La ministre De Courcy dénonce par ailleurs que les institutions et les organismes relevant du gouvernement fédéral fonctionnent toujours sans tenir compte des dispositions de la Charte de la langue française. Elle déplore également le relâchement de la vigilance des organismes qui relèvent du gouvernement québécois.

Une promesse électorale

Dans son allocution d'ouverture, Mme Marois avait annoncé que son gouvernement irait « le plus loin possible dans la promotion » de la langue française, et que cela passait par une réforme de la loi 101.

Dans sa plateforme électorale, le PQ affirmait vouloir élargir la portée de la Charte de la langue française aux entreprises de plus de 10 employés, ainsi qu'aux cégeps, aux écoles de formation professionnelle et à l'éducation des adultes.

Le volet scolaire de ces modifications à la loi 101 est toutefois rejeté par l'opposition.

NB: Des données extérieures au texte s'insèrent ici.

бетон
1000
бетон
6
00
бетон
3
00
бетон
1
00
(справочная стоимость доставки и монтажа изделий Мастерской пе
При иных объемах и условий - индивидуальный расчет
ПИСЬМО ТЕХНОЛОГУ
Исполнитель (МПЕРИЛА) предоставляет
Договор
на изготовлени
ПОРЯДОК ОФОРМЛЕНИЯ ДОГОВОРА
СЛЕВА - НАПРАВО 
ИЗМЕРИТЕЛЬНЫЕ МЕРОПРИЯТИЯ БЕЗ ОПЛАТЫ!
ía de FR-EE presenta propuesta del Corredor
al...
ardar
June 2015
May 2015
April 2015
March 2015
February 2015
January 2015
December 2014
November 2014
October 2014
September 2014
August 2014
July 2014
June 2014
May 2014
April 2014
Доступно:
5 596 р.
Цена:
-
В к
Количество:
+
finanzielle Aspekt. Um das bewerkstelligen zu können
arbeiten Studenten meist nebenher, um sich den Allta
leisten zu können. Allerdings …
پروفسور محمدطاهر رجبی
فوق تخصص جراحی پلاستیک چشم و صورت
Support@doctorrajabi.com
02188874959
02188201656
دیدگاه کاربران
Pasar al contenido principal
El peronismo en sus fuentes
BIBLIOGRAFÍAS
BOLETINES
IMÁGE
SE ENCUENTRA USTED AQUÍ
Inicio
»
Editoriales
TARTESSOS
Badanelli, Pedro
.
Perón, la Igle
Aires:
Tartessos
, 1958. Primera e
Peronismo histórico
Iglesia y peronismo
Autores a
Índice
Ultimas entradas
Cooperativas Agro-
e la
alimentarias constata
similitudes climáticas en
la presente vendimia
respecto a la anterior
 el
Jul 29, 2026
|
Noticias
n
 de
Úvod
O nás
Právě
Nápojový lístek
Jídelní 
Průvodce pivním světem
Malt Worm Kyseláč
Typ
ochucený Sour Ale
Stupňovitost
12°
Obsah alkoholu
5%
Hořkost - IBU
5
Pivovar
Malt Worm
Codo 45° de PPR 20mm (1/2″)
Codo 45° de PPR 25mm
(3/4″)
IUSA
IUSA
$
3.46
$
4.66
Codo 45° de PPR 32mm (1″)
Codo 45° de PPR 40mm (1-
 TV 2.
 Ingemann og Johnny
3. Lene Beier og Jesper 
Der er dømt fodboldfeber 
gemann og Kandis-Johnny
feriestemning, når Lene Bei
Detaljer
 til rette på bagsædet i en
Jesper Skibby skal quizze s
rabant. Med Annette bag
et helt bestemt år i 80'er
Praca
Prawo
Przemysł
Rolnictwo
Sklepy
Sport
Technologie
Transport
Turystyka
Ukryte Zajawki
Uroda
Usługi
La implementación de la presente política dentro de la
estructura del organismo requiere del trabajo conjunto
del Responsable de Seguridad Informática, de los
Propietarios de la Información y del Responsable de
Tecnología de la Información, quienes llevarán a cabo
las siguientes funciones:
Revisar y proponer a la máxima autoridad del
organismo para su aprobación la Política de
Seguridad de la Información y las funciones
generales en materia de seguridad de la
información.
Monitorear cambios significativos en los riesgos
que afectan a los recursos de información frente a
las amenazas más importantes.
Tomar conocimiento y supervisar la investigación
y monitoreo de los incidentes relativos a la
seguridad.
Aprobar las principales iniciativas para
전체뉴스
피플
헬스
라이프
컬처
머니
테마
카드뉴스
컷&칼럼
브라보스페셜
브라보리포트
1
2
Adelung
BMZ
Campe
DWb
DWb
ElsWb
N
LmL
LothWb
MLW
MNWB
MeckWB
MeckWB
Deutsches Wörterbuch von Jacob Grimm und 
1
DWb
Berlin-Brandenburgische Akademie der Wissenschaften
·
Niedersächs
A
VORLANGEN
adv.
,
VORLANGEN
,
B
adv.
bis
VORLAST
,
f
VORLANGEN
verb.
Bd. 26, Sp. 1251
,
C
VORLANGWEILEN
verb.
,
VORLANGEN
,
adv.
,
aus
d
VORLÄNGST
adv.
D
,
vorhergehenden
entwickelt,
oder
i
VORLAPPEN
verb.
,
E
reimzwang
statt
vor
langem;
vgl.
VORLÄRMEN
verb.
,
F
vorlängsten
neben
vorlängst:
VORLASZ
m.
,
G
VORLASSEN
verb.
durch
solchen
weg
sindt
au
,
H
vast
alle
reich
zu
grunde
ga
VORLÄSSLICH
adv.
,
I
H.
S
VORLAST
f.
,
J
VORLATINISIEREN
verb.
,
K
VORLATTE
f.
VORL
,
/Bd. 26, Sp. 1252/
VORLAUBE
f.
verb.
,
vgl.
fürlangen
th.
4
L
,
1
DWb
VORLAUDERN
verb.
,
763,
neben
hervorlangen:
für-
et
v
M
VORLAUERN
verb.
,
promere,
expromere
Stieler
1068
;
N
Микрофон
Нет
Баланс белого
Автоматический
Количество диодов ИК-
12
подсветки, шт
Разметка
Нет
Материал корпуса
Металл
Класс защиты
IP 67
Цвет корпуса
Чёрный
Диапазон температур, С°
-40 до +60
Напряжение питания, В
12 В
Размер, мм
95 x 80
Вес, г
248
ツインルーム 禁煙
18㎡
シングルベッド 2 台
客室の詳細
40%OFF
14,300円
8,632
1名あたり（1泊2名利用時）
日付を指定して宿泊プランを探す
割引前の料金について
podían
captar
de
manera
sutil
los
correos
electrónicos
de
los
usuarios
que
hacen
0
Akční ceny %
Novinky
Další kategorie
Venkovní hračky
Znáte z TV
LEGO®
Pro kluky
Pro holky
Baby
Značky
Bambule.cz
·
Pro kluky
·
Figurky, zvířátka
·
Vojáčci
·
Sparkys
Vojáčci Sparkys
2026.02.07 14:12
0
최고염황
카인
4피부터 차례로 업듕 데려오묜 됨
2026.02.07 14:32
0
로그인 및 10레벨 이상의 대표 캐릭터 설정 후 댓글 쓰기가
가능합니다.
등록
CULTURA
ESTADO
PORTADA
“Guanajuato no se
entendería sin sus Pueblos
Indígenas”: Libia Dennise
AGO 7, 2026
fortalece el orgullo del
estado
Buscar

En septembre, le commissaire aux langues officielles du Canada, Graham Fraser, a déclaré qu'il s'assurerait de la conformité des changements à la loi 101 avec la Charte canadienne des droits et libertés.

« Faire du français la langue de l'État »

Adoptée le 26 août 1977, la Charte de la langue française vise à « faire du français la langue de l'État et de la Loi aussi bien que la langue normale et habituelle du travail, de l'enseignement, des communications, du commerce et des affaires ».

L'article 73 limite l'enseignement en anglais aux « enfants dont le père ou la mère est citoyen canadien et a reçu un enseignement primaire en anglais au Canada, pourvu que cet enseignement constitue la majeure partie de l'enseignement primaire reçu au Canada » et aux « enfants dont le père ou la mère est citoyen canadien et qui ont reçu ou reçoivent un enseignement primaire ou secondaire en anglais au Canada, de même que leurs frères et soeurs, pourvu que cet enseignement constitue la majeure partie de l'enseignement primaire ou secondaire reçu au Canada ».

Dans sa version actuelle, la loi 101 s'applique aux entreprises employant 50 personnes ou plus pendant une période d'au moins six mois. Elle prévoit aussi que l'affichage public et la publicité commerciale doivent se faire en français ou que le français doit y figurer « de façon nettement prédominante ».